Update
September 26, 2008
I’ve been without internet service for awhile. Hurricane Ike was not to blame. Instead, my little brother’s excessive and unwarranted cell phone use was the cause.
CJ and Paul have been alright. Things are bad here. Our bills are high and I am doing the best I can to bring them down. Still I have to say I have a lot of disappointment in myself for not trying harder. And inasmuch as I want to take a long vacation, I do not think that will be a possibility for some time.
Cameron is gone now, for good, sadly. It was of his own volition and I do not hold it against him. I was in love with him and it constituted three glorious months of absolute bliss, the first time I had feelings for someone other than Ryan. He wrote me a long, beautiful, letter that I got to read in church (I am still singing for Henry). It ruined my Sunday and depressed me for the entire week, but I feel better knowing that somehow I’ll eventually get to see him again.
I talk every day to Scott now on the telephone or at least send him an e-mail. He’s become a best friend and a mentor and a confidante. He makes my life better just by knowing that not all of it is bad–there are good things, like my iBook, gay porn, candy, and good music. I would like to share a chelada with him someday. I think he is the only person who absolutely has 100% faith in my ability to overcome unfortunate situations.
As the Chinese say, “slowly one treads over vipers and coals”. Victory, in sweet Jesus’ name, is near. My mom is tired, sometimes depressed, but valiant. “You need to do more,” she says, and inside it hurts, but I’ve gotten so used to it now. In the gym the pain becomes your best friend. All you do is set it aside and see where it takes you. I am still confident I will make it to Sul Ross, even though now it seems so far away.
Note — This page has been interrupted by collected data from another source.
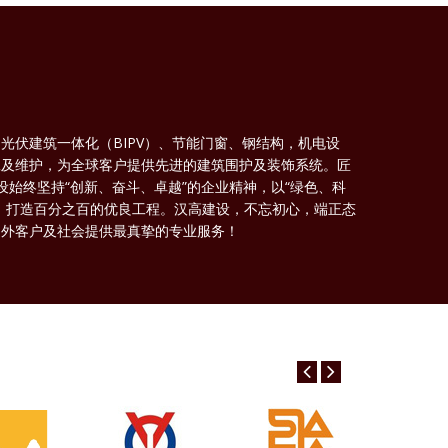
光伏建筑一体化（BIPV）、节能门窗、钢结构，机电设
工及维护，为全球客户提供先进的建筑围护及装饰系统。匠
设始终坚持“创新、奋斗、卓越”的企业精神，以“绿色、科
，打造百分之百的优良工程。汉高建设，不忘初心，端正态
内外客户及社会提供最真挚的专业服务！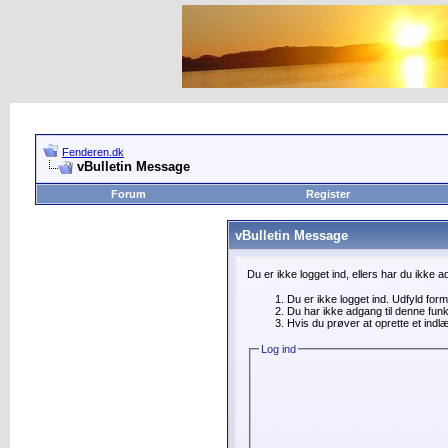
Fenderen.dk
vBulletin Message
Forum
Register
vBulletin Message
Du er ikke logget ind, ellers har du ikke 
Du er ikke logget ind. Udfyld for
Du har ikke adgang til denne funk
Hvis du prøver at oprette et indl
Log ind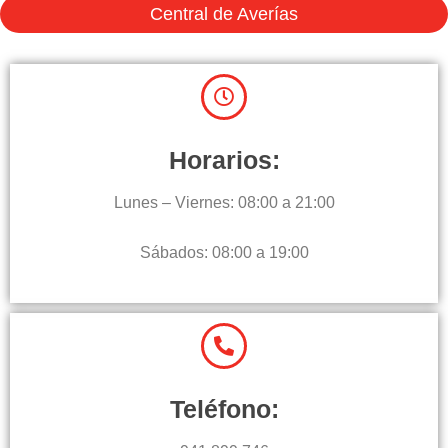
Central de Averías
Horarios:
Lunes – Viernes: 08:00 a 21:00
Sábados: 08:00 a 19:00
Teléfono: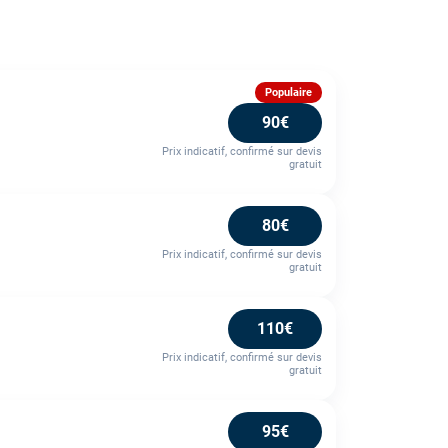
Populaire
90€
Prix indicatif, confirmé sur devis
gratuit
80€
Prix indicatif, confirmé sur devis
gratuit
110€
Prix indicatif, confirmé sur devis
gratuit
95€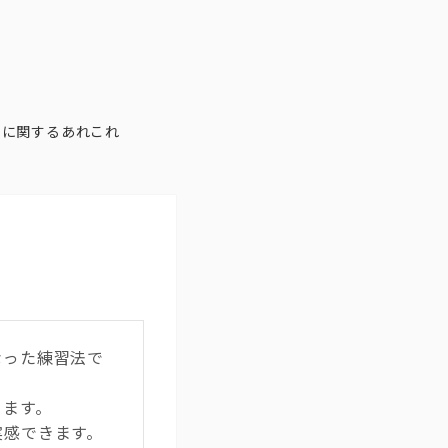
声に関するあれこれ
なった練習法で
きます。
実感できます。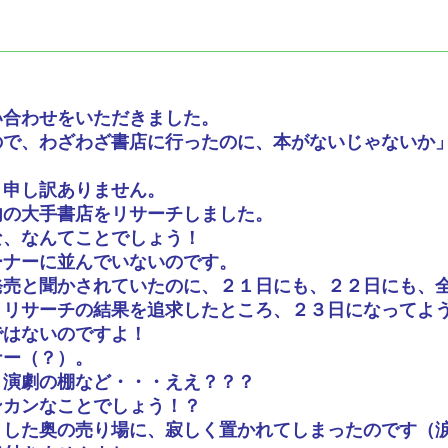
い合わせをいただきました。
ので、わざわざ書店に行ったのに、本がないじゃないか
、申し訳ありません。
内の大手書店をリサーチしました。
な、なんてことでしょう！
ーナーに並んでいないのです。
発売と聞かされていたのに、２１日にも、２２日にも、
きリサーチの結果を追求したところ、２３日になってよ
ではないのですよ！
ナー（？）。
、演劇の棚など・・・ええ？？？
ンカンなことでしょう！？
とした奥の売り場に、寂しく置かれてしまったのです（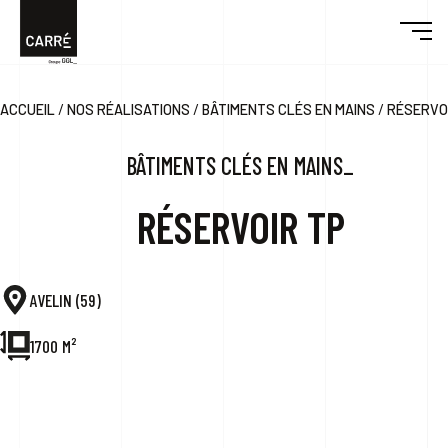
/
/
/
ACCUEIL
NOS RÉALISATIONS
BÂTIMENTS CLÉS EN MAINS
RÉSERVO
DÉCOUVRIR CARRÉ
BÂTIMENTS CLÉS EN MAINS_
ENGAGEMENTS
RÉSERVOIR TP
RÉALISATIONS
AVELIN (59)
DESIGN & BUILD
1700 M²
ACTUALITÉS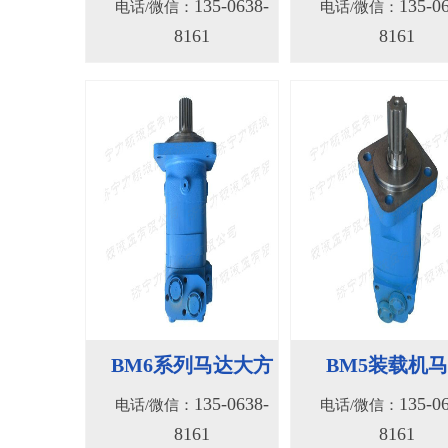
BM6系列马达大方
BM5装载机
135-0638-
135-0
电话/微信：
电话/微信：
8161
8161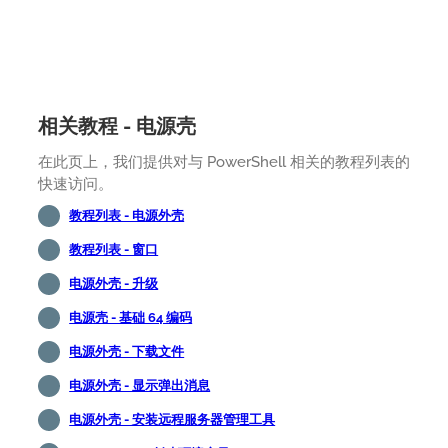
相关教程 - 电源壳
在此页上，我们提供对与 PowerShell 相关的教程列表的
快速访问。
教程列表 - 电源外壳
教程列表 - 窗口
电源外壳 - 升级
电源壳 - 基础 64 编码
电源外壳 - 下载文件
电源外壳 - 显示弹出消息
电源外壳 - 安装远程服务器管理工具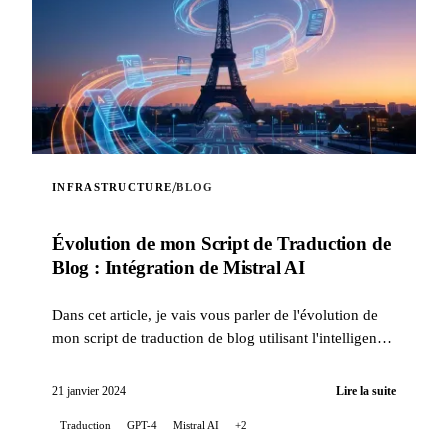
/
INFRASTRUCTURE
BLOG
Évolution de mon Script de Traduction de
Blog : Intégration de Mistral AI
Dans cet article, je vais vous parler de l'évolution de
mon script de traduction de blog utilisant l'intelligence
artificielle, avec l'intégration de la tech...
21 janvier 2024
Lire la suite
Traduction
GPT-4
Mistral AI
+2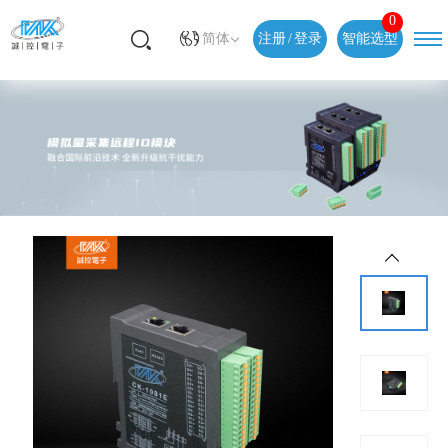
0
简体
注册
/
登录
智能选型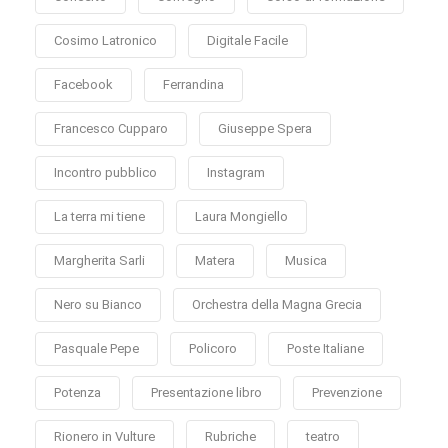
Cosimo Latronico
Digitale Facile
Facebook
Ferrandina
Francesco Cupparo
Giuseppe Spera
Incontro pubblico
Instagram
La terra mi tiene
Laura Mongiello
Margherita Sarli
Matera
Musica
Nero su Bianco
Orchestra della Magna Grecia
Pasquale Pepe
Policoro
Poste Italiane
Potenza
Presentazione libro
Prevenzione
Rionero in Vulture
Rubriche
teatro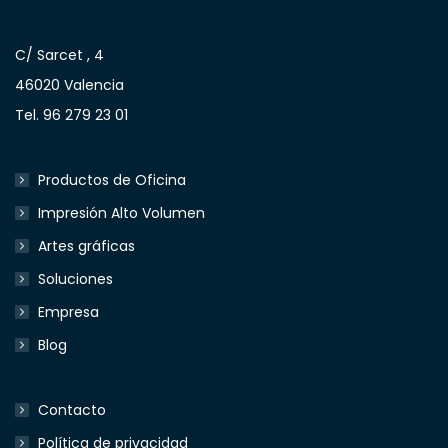
C/ Sarcet , 4
46020 Valencia
Tel. 96 279 23 01
Productos de Oficina
Impresión Alto Volumen
Artes gráficas
Soluciones
Empresa
Blog
Contacto
Política de privacidad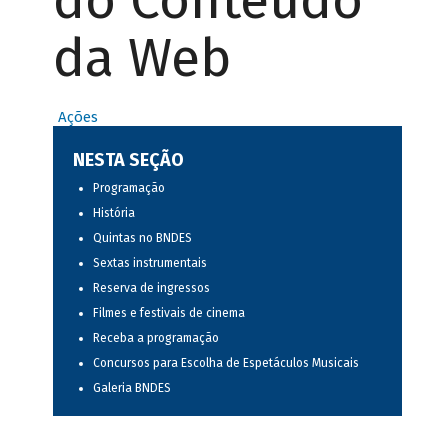
do Conteúdo
da Web
Ações
NESTA SEÇÃO
Programação
História
Quintas no BNDES
Sextas instrumentais
Reserva de ingressos
Filmes e festivais de cinema
Receba a programação
Concursos para Escolha de Espetáculos Musicais
Galeria BNDES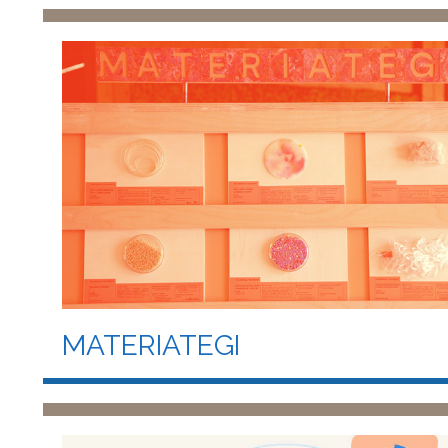
MATERIATEGI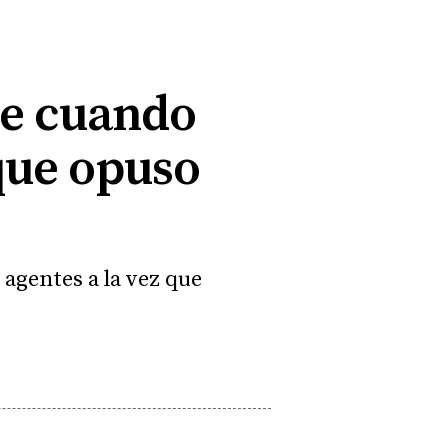
re cuando
 que opuso
 agentes a la vez que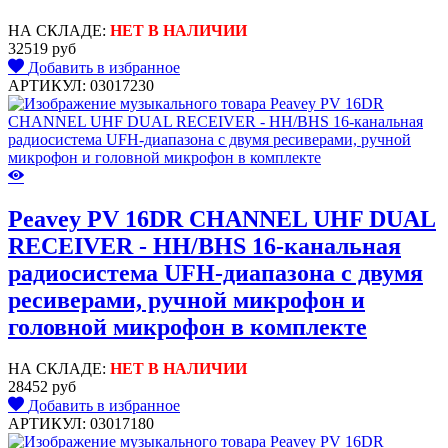
НА СКЛАДЕ:
НЕТ В НАЛИЧИИ
32519 руб
Добавить в избранное
АРТИКУЛ: 03017230
Peavey PV 16DR CHANNEL UHF DUAL
RECEIVER - HH/BHS 16-канальная
радиосистема UFH-диапазона с двумя
ресиверами, ручной микрофон и
головной микрофон в комплекте
НА СКЛАДЕ:
НЕТ В НАЛИЧИИ
28452 руб
Добавить в избранное
АРТИКУЛ: 03017180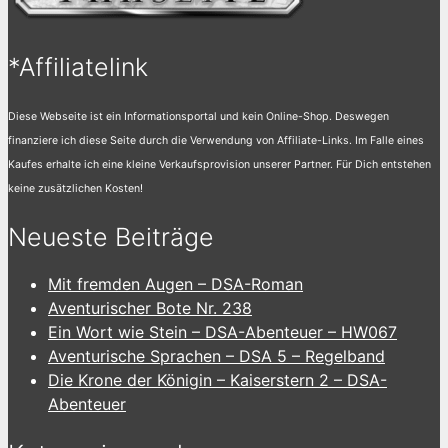
*Affiliatelink
Diese Webseite ist ein Informationsportal und kein Online-Shop. Deswegen
finanziere ich diese Seite durch die Verwendung von Affiliate-Links. Im Falle eines
Kaufes erhalte ich eine kleine Verkaufsprovision unserer Partner. Für Dich entstehen
keine zusätzlichen Kosten!
Neueste Beiträge
Mit fremden Augen – DSA-Roman
Aventurischer Bote Nr. 238
Ein Wort wie Stein – DSA-Abenteuer – HW067
Aventurische Sprachen – DSA 5 – Regelband
Die Krone der Königin – Kaiserstern 2 – DSA-
Abenteuer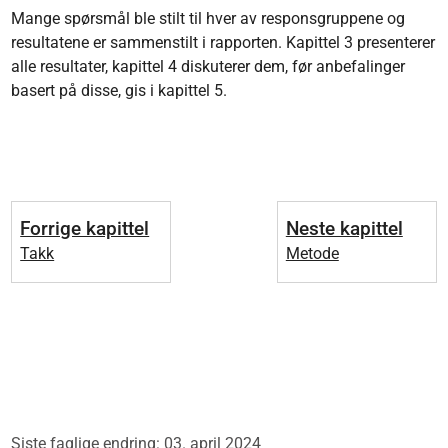
Mange spørsmål ble stilt til hver av responsgruppene og
resultatene er sammenstilt i rapporten. Kapittel 3 presenterer
alle resultater, kapittel 4 diskuterer dem, før anbefalinger
basert på disse, gis i kapittel 5.
Forrige kapittel
Neste kapittel
Takk
Metode
Siste faglige endring: 03. april 2024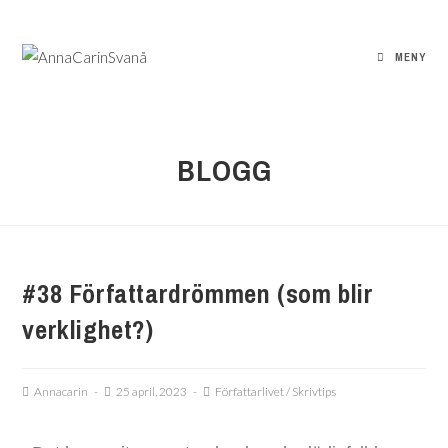
MENY
BLOGG
#38 Författardrömmen (som blir
verklighet?)
Annacarin
25 april, 2023
Författarlivet
/
Skrivtips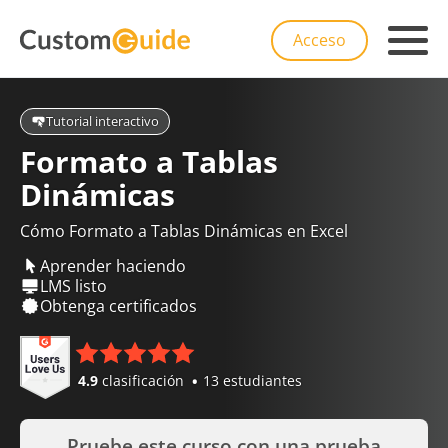
Acceso
Tutorial interactivo
Formato a Tablas
Dinámicas
Cómo Formato a Tablas Dinámicas en Excel
Aprender haciendo
LMS listo
Obtenga certificados
4.9
clasificación
13 estudiantes
Pruebe este curso con una prueba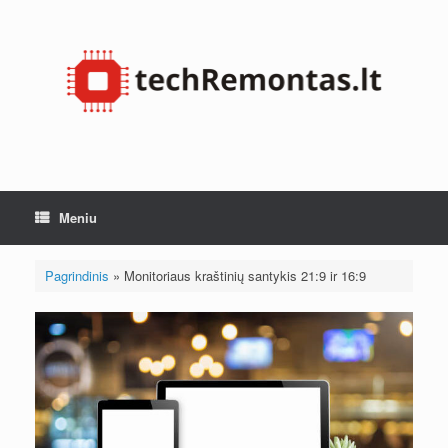
Pereiti
prie
turinio
Meniu
Pagrindinis
»
Monitoriaus kraštinių santykis 21:9 ir 16:9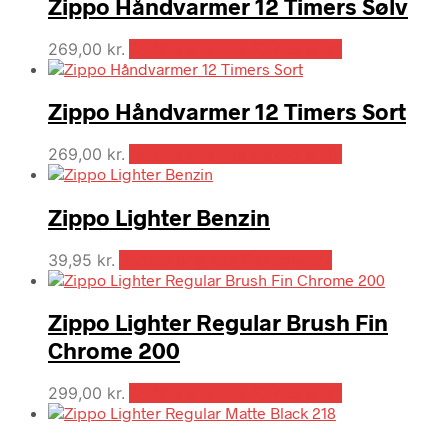
Zippo Håndvarmer 12 Timers Sølv
269,00
kr.
Bedste pris hos Fiskegrej.dk
Zippo Håndvarmer 12 Timers Sort
269,00
kr.
Bedste pris hos Fiskegrej.dk
Zippo Lighter Benzin
39,95
kr.
Bedste pris hos Fiskegrej.dk
Zippo Lighter Regular Brush Fin
Chrome 200
299,00
kr.
Bedste pris hos Fiskegrej.dk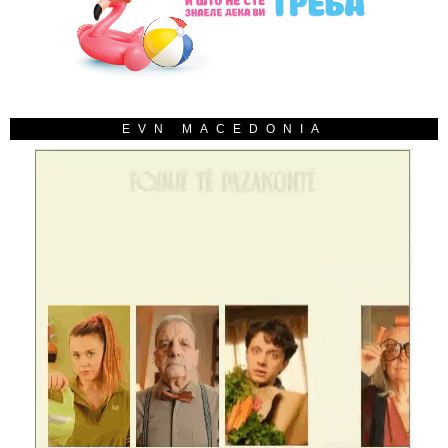
EVN MACEDONIA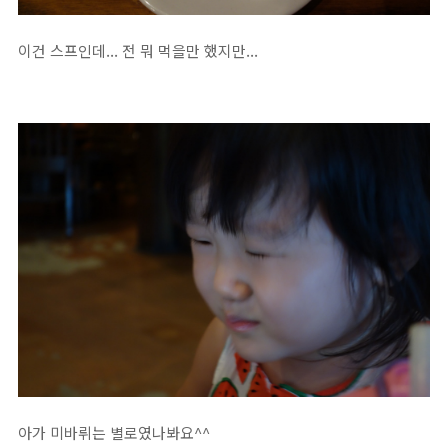
이건 스프인데... 전 뭐 먹을만 했지만...
아가 미바뤼는 별로였나봐요^^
I’ve begun performing in public again, with Sergio and Blanca, two Mexican virtuosi, one an accomplished pianist and the other a soprano with a flair for the dramatic (niece of the famed composer Julian Carillo, whom John Cage mentioned early in the 50s as a pioneer of microtonality)–and the Ensemble Euterpe from Reynosa, performing alongside the popular classics music by Revueltas, Piazzola and Alois Haba.
I’m almost close to completing 12 Melodies for Carillon, done in a style reminiscent of early American hymnody and thoroughly tonal. When I began to compose it I was so taken aback that I was writing in a key with melody I had to slap myself. They all have their own distinct hymnodic names, e.g., Cherry Grove, New Providence, &c. Berio said we must either make amends with the past or completely forget it. I am trying to make a direct effort to make amends with the past, especially my own, in relation to the Border and to my own love for American music.
I remember Miss Celie in The Color Purple saying “I may be poor, black and even ugly, but dear God, I’m still alive.” I may be poor, overgrown, unshaven, gaining weight, and in the most remote part of Texas, but dear God, I’m still alive and working towards a good end.